Thursday , November 21, 2024

Smart Phones Will Jumpstart Mobile Banking, Report Says

A dramatic downdraft in overall mobile-phone ownership has robbed mobile banking of its forward thrust, but the rapid rise of smart phones is compensating for much of that loss, a new research report says. Indeed, smart phone ownership will exceed that of so-called feature phones as soon as next year, the report predicts, a result that will re-shape how financial institutions sell mobile banking to consumers.

While the number of U.S. adults who use mobile devices to access their accounts climbed 50% from 2008 to 2009, reaching 36 million, that torrid pace cooled off considerably this year, with only 39 million expected to adopt the service, says Javelin Strategy & Research in the recently released report, “Mobile and Smart Phone Forecast: Fast-Growing Smartphone Market Will Offset Lost Momentum in Mobile Banking.” The culprit is the sour economy, with stubbornly high levels of unemployment leading many people to give up mobile phones as an unaffordable luxury, Javelin says. “A mobile phone is not a necessity,” notes report author Mary Monahan, managing partner at Pleasanton, Calif.-based Javelin, in an interview with Digital Transactions News.

Indeed, says Monahan, Javelin researchers were shocked to discover that mobile-phone penetration has plummeted over the past year from 85% of adults to 74%–a loss of 26 million users. “That’s a huge drop, a huge swing in behavior,” she says. As a result, banks have found fewer customers have the technology to do mobile banking. And many banks themselves have pulled away from the service, instead devoting scarce resources to other priorities created by the recession, the report says.

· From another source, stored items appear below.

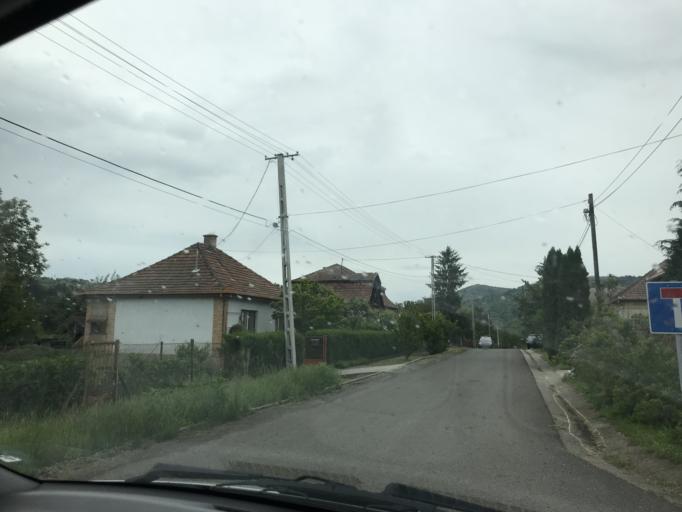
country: HU
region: Nograd
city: Batonyterenye
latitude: 47.9697
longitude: 19.8213
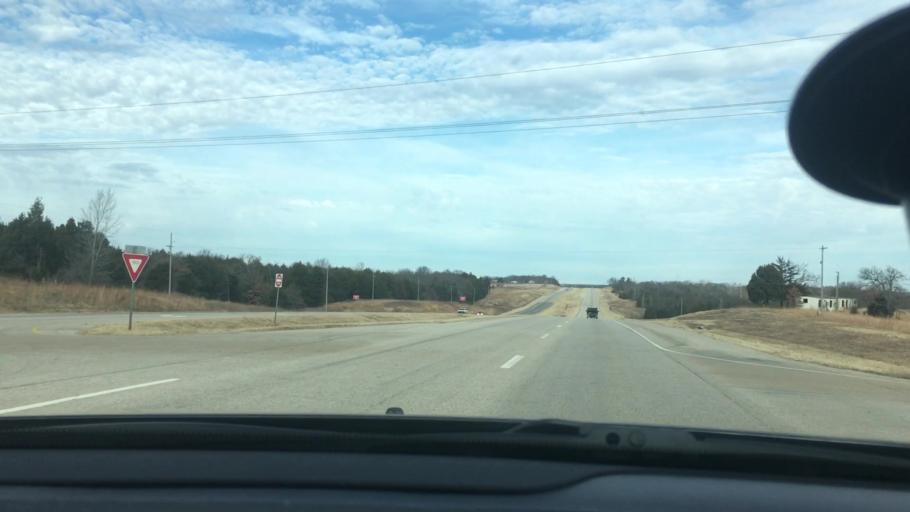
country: US
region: Oklahoma
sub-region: Pontotoc County
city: Byng
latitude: 34.9047
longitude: -96.6762
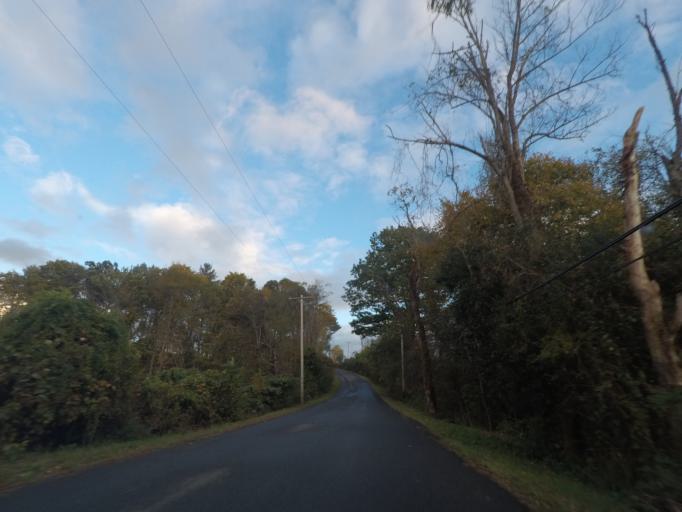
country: US
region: New York
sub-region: Rensselaer County
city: Nassau
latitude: 42.5504
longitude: -73.5888
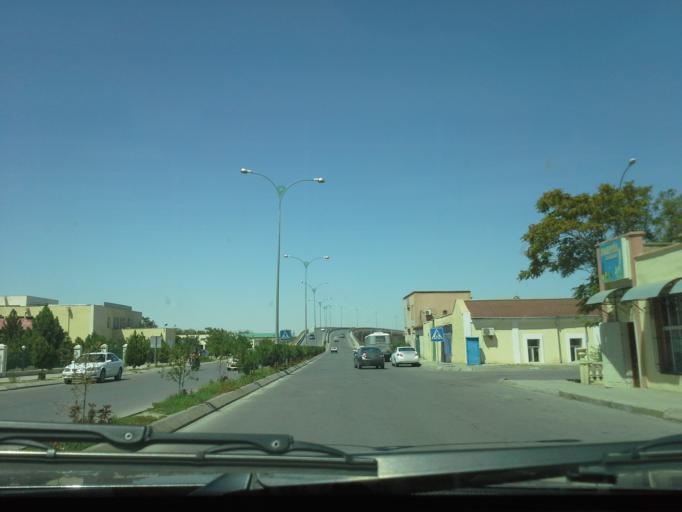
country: TM
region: Balkan
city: Serdar
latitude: 38.9756
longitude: 56.2778
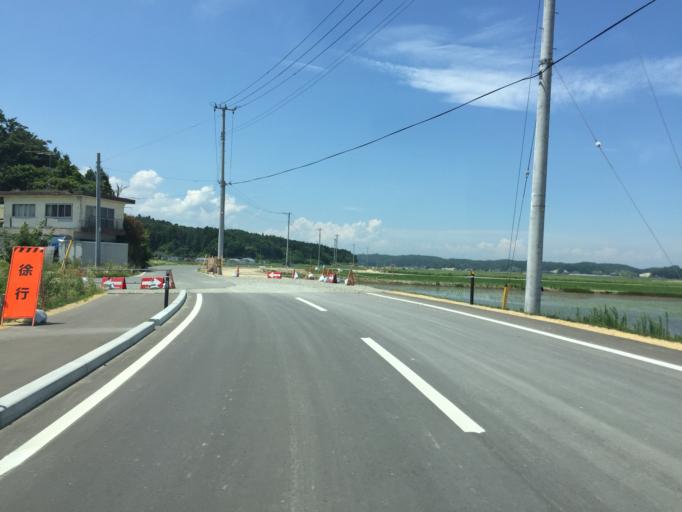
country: JP
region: Fukushima
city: Namie
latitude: 37.7217
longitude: 140.9974
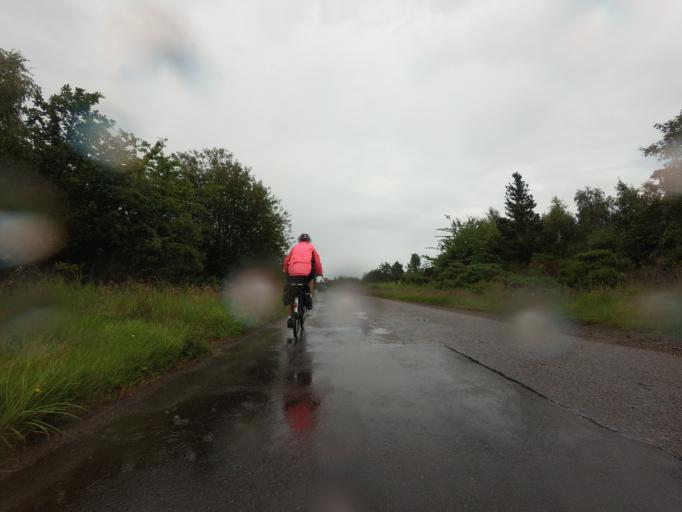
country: GB
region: Scotland
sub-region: Moray
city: Fochabers
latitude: 57.6597
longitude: -3.0676
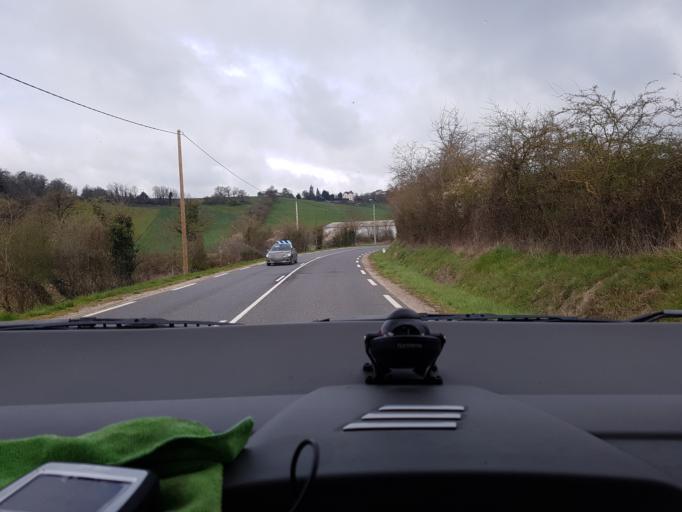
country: FR
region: Midi-Pyrenees
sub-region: Departement de l'Aveyron
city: Olemps
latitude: 44.3659
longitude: 2.5431
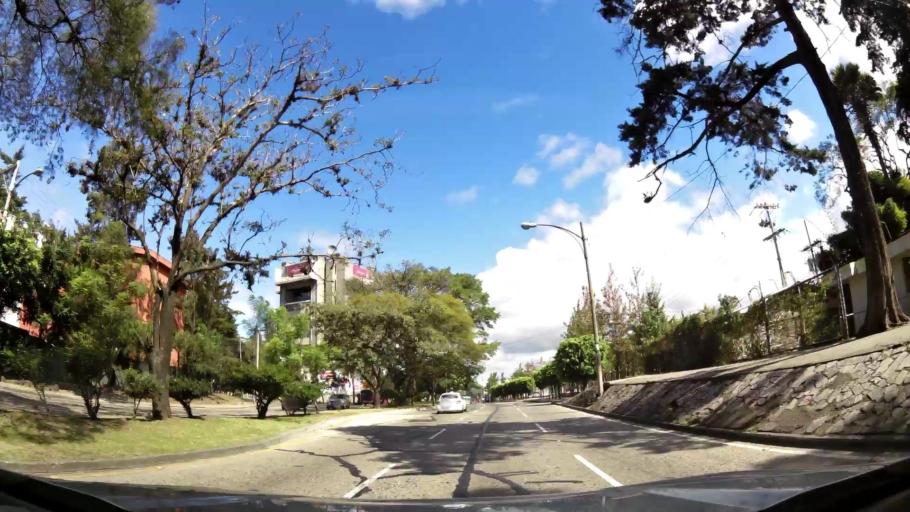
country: GT
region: Guatemala
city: Guatemala City
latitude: 14.6088
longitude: -90.5261
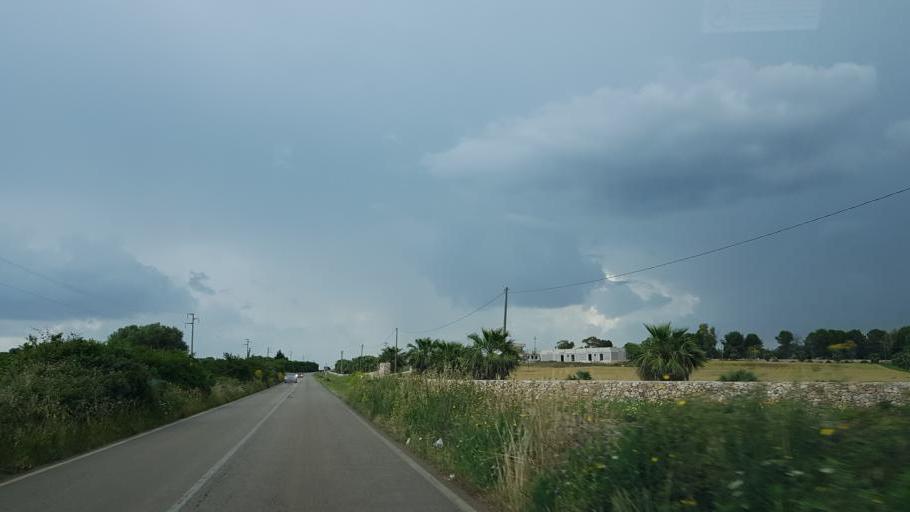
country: IT
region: Apulia
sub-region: Provincia di Lecce
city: Porto Cesareo
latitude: 40.3229
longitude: 17.8558
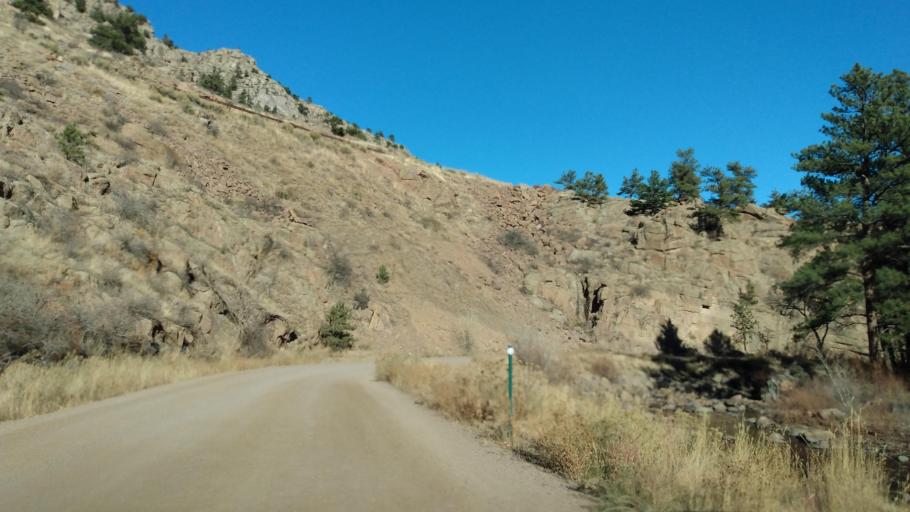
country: US
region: Colorado
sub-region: Boulder County
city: Lyons
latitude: 40.2365
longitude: -105.3226
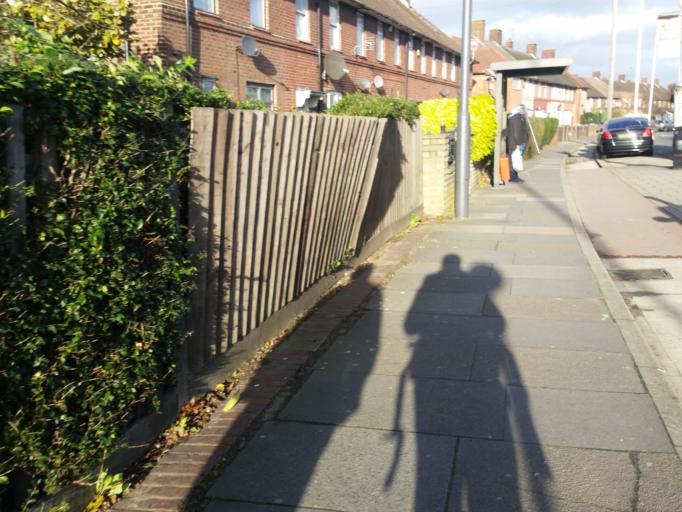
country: GB
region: England
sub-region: Greater London
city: Harringay
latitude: 51.6016
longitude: -0.0913
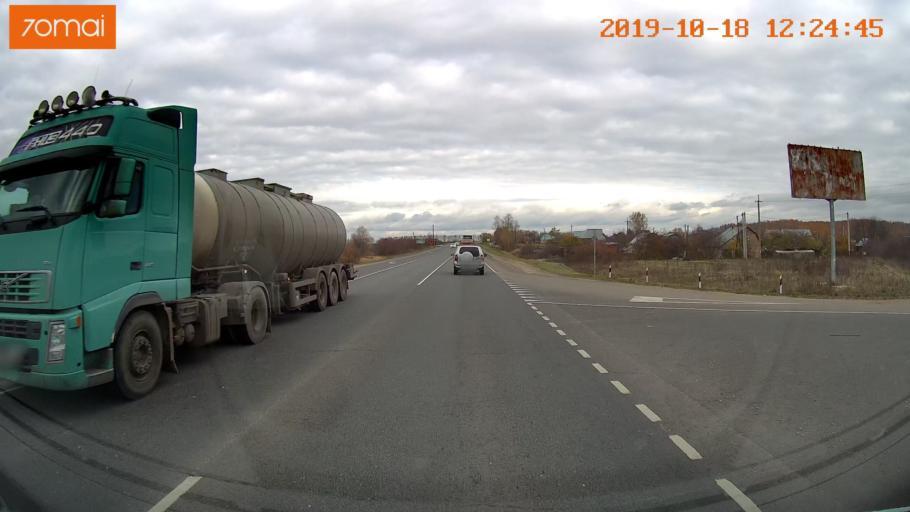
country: RU
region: Rjazan
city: Rybnoye
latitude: 54.5422
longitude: 39.5149
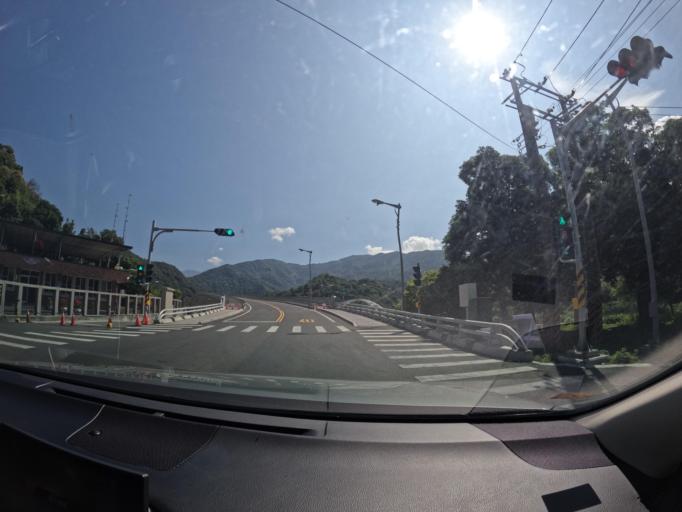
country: TW
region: Taiwan
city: Yujing
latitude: 23.1054
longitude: 120.6940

But mobile banking isn’t likely to be yet another casualty of the long downturn. The dramatic increase in smart-phone ownership is compensating for much of the lost momentum, Javelin says. Smart phones, which are mobile devices with browsers and the capability of running specialized applications, are held by 59 million users, up from 36 million last year and 23 million in 2008. While about one-third of adults own the devices this year, that percentage will climb rapidly next year to a stunning 52%, Javelin projects. That means more people (89 million) will own smart phones than will own what were once the more common feature phones (some, of course, will own both). “We’re very confident about that number,” says Monahan, who says Javelin looked at shipment figures, pricing trends, and consumer buying intentions.

With smart phones supplying new momentum, mobile banking will resume its growth trajectory. Users will grow to 49 million next year, nearly one quarter of all adults who have mobile phones, and will hit 86 million by 2015, Javelin predicts, or 41% of mobile-phone users.

This new dominance by smart phones, though, means financial institutions will have to adapt their marketing techniques to draw in more mobile bankers. Javelin recommends banks target these users specifically, since they are statistically much more likely to use mobile-banking services than are feature-phone owners. Banks should also promote not just mobile banking but also security, since smart-phone users are especially sensitive to malware and fraud concerns. “For smart-phone users, security is the number-one inhibitor” to using mobile banking, says Monahan. “[Banks] are definitely going to have to start marketing that mobile banking can actually make banking more secure.”

And as for apps, banks might be well-advised to start offering ones suited to the Android platform, Javelin advises, and soon. Google Inc.’s Android operating system now accounts for 21% of the smart-phone market, up from just 4% last year. Yet just 37% of the 24 largest banks with mobile banking products offer Android apps.